### Data
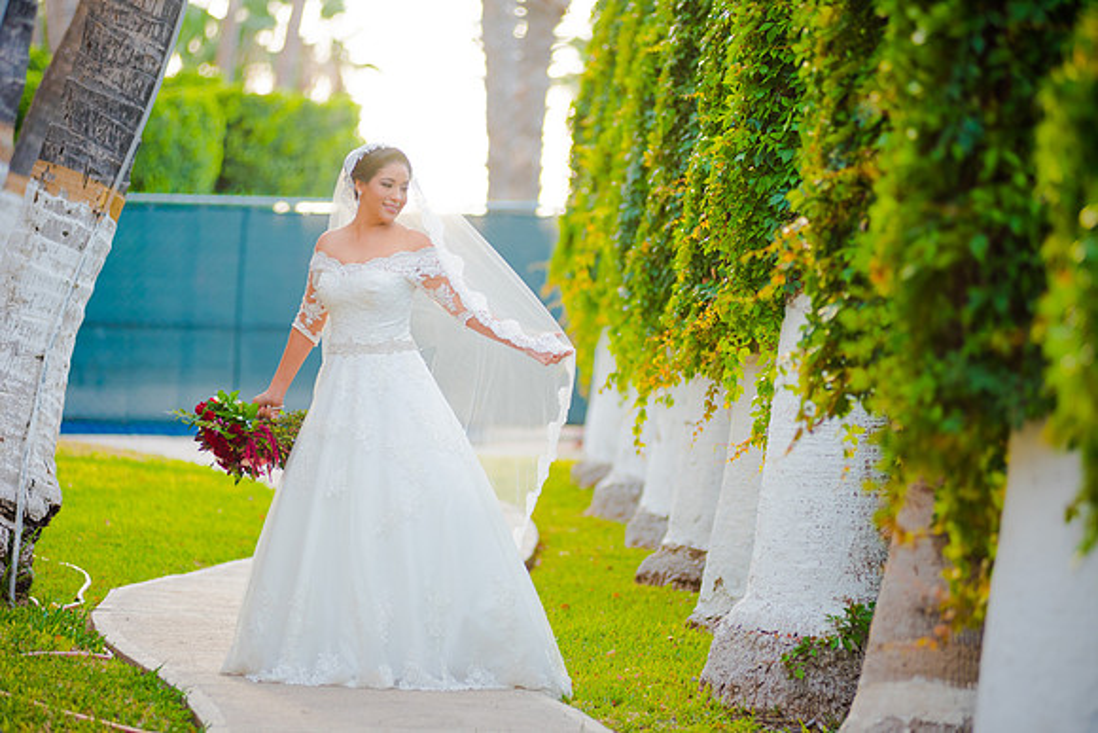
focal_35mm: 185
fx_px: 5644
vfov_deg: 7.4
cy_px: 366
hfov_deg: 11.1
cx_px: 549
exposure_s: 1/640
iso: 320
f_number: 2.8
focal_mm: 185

### Requirement
A verbatim copy of the lines from the one with "vfov_deg: 7.4" to the end of the listing is the whole answer.

### Solution
vfov_deg: 7.4
cy_px: 366
hfov_deg: 11.1
cx_px: 549
exposure_s: 1/640
iso: 320
f_number: 2.8
focal_mm: 185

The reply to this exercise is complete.